In particular, there’s a huge effort to put it early in treatment as well as in the adjuvant setting. With treatments that so reliably cause autoimmune disease or that can cause complications, I worry about the long-term consequences. I don’t really know where they’ll fit. What I worry about is that we will move them quickly into many settings, but we may wind up moving them out of settings down the road. I hope not, but I believe that the enthusiasm may get us using the drugs too often and too early. If we can use them early, it would be fabulous in that it’s obviously where we’d like to go. But I’m pessimistic, because if the immune system were meant to be unchecked, then doing so with the checkpoint inhibitors could cause lots of problems.

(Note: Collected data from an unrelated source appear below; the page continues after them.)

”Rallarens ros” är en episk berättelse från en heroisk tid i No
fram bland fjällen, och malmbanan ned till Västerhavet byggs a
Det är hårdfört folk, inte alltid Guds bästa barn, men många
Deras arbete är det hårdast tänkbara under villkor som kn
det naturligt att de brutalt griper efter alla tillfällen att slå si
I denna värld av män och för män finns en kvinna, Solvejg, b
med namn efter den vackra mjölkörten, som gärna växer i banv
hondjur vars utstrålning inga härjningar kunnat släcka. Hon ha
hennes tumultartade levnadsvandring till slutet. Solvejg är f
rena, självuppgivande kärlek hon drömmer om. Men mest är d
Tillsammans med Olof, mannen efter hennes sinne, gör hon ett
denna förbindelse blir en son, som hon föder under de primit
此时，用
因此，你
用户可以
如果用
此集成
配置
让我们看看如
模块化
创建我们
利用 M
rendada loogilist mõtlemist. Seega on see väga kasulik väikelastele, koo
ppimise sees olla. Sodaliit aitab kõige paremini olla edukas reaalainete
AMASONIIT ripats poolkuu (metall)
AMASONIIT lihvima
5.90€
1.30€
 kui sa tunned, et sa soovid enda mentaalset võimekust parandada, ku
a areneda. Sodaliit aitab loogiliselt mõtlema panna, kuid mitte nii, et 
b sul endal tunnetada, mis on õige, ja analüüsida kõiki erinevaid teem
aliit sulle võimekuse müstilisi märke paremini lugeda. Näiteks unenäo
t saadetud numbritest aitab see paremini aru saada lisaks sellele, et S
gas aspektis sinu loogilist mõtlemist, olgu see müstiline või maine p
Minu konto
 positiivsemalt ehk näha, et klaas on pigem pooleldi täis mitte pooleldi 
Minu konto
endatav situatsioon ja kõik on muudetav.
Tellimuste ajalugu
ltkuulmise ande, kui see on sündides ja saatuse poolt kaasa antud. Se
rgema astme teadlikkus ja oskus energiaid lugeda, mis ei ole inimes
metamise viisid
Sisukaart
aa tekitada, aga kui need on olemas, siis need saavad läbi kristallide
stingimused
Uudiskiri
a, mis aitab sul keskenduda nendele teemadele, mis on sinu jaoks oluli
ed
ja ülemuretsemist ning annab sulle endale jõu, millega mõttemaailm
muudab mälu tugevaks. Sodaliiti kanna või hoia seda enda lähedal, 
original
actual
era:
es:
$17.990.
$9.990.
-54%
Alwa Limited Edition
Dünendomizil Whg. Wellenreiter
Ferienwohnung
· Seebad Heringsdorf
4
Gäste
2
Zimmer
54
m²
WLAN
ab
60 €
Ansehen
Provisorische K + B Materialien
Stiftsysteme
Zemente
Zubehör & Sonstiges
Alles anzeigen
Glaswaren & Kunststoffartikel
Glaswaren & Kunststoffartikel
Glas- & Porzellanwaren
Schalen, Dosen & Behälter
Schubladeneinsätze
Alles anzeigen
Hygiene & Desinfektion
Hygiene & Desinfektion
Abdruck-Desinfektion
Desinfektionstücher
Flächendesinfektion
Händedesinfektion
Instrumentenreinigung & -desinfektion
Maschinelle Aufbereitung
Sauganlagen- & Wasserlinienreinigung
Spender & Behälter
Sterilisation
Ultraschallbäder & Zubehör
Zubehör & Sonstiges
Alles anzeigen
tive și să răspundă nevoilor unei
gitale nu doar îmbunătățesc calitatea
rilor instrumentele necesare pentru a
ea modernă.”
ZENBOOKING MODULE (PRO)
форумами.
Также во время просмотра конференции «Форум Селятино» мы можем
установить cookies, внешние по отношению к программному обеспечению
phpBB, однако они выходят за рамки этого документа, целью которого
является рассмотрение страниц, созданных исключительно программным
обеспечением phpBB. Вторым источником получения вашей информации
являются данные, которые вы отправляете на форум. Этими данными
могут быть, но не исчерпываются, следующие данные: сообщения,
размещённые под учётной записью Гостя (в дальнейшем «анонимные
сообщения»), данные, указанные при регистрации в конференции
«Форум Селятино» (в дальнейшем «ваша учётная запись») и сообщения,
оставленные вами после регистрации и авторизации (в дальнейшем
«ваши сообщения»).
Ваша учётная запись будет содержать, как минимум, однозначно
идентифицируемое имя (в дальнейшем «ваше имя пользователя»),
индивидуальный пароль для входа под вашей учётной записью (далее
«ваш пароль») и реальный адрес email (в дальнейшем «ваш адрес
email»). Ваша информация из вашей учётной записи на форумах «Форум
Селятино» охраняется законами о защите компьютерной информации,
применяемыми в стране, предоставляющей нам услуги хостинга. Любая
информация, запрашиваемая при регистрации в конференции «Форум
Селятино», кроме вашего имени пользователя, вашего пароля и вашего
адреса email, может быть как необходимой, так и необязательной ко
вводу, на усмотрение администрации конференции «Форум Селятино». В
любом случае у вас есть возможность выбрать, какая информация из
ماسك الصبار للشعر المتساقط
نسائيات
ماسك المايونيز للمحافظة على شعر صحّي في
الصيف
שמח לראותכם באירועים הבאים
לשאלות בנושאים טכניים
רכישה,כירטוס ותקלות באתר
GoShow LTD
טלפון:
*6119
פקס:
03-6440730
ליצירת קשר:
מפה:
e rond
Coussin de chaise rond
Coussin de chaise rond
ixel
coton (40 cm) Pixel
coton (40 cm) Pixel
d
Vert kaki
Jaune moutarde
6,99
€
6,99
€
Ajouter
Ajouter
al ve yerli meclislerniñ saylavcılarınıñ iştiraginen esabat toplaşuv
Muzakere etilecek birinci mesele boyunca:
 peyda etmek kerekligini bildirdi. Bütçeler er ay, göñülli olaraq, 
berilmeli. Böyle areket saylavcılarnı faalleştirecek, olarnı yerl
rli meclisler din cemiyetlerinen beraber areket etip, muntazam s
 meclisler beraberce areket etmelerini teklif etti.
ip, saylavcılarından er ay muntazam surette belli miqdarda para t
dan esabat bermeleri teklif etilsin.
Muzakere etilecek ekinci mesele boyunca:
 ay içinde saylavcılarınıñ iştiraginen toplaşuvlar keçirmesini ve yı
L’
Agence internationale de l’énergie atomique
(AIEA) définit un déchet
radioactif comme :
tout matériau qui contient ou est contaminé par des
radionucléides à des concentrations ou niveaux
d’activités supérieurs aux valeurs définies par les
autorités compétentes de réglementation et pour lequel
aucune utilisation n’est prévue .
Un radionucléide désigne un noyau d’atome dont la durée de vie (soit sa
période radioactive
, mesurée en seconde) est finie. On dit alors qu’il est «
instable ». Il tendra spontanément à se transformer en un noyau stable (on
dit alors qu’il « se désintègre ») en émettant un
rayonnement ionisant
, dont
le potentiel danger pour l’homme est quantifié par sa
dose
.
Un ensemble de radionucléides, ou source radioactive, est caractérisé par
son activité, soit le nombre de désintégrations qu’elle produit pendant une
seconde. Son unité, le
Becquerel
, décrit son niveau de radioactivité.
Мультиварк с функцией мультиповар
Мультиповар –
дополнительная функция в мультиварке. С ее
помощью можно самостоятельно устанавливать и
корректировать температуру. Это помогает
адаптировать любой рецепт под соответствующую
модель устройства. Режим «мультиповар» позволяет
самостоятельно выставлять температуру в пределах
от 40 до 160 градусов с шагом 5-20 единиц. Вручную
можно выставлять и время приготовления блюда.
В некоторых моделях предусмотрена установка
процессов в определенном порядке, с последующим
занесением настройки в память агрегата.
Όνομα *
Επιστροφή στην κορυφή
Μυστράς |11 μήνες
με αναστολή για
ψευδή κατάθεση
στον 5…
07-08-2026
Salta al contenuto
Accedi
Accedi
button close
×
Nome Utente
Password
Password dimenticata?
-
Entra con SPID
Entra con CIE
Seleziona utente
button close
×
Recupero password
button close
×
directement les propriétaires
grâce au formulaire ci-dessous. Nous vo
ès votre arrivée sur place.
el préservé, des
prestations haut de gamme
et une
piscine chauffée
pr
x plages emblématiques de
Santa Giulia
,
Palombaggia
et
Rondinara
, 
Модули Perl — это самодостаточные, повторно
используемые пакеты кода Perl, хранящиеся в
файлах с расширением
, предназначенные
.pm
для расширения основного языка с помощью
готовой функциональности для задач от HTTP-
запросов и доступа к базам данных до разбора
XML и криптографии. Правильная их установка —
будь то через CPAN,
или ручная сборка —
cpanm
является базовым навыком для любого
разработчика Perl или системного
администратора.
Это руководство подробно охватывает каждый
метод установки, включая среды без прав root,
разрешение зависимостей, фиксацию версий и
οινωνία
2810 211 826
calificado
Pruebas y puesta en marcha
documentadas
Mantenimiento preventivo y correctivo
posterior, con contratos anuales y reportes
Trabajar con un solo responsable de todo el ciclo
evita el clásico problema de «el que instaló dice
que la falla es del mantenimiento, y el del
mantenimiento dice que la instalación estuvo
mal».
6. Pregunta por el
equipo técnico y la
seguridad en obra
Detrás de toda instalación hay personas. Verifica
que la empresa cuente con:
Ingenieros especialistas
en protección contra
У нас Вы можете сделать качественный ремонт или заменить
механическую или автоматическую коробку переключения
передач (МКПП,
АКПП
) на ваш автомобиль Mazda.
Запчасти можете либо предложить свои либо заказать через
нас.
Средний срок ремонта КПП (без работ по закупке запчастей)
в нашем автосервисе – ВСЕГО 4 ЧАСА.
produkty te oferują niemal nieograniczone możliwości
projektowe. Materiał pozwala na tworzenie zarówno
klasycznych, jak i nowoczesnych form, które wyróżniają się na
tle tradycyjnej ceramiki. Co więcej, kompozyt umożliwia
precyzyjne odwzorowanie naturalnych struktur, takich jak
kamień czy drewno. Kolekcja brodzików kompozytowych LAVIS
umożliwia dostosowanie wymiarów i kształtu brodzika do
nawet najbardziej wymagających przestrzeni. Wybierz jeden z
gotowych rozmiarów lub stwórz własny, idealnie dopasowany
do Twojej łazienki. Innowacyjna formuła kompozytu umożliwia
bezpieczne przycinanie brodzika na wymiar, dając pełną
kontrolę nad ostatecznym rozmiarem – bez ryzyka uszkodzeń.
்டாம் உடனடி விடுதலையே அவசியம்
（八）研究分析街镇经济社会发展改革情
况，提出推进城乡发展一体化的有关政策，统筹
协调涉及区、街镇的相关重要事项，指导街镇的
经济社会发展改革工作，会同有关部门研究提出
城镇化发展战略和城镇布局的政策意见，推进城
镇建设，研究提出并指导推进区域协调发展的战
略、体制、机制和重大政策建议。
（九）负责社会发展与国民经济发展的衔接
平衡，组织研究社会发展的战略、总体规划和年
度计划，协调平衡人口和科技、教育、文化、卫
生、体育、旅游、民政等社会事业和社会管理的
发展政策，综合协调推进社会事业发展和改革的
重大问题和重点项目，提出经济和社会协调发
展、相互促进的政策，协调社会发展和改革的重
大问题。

Zev A. Wainberg, MD: Gastric and GE junction cancers are quite heterogeneous, which means both the cancer’s behavior is heterogeneous and the way oncologists treat it is heterogeneous. There is often a different treatment approach in the United States versus Europe versus Asia. In Asia, where gastric cancer is one of the most common malignancies and everybody has a lot of experience with it, it is typically treated with a very aggressive surgical approach. They have aggressive screening programs there. So, they encounter a very different kind of disease than we do in the United States and western Europe. In the United States and western Europe, there’s a little more of GE junction cancer. We will typically, in the United States, treat a lot of patients with radiation, which is much less common in Europe as a way of managing this cancer.
We do see some management differences there. In the United States, in particular, many of the studies with GEJ have involved neoadjuvant chemoradiation approaches or even adjuvant chemoradiation approaches, which are not routinely done in Europe to the same extent. Beyond that, the chemotherapy regimens are very similar now. I would say there is a tendency in the United States to use FOLFOX, which is more of a standard chemotherapy regimen in the United States as opposed to 5FU and cisplatin, or capecitabine and cisplatin, which is a little more common in Europe. But besides that, the chemotherapy regimens are very similar. Anthracyclines were much more common in Europe than they have been in the United States, but those have become much less used based on the recent data. So, there are some nuanced differences, certainly, between the United States and Europe, but overall, the management is quite similar in many respects.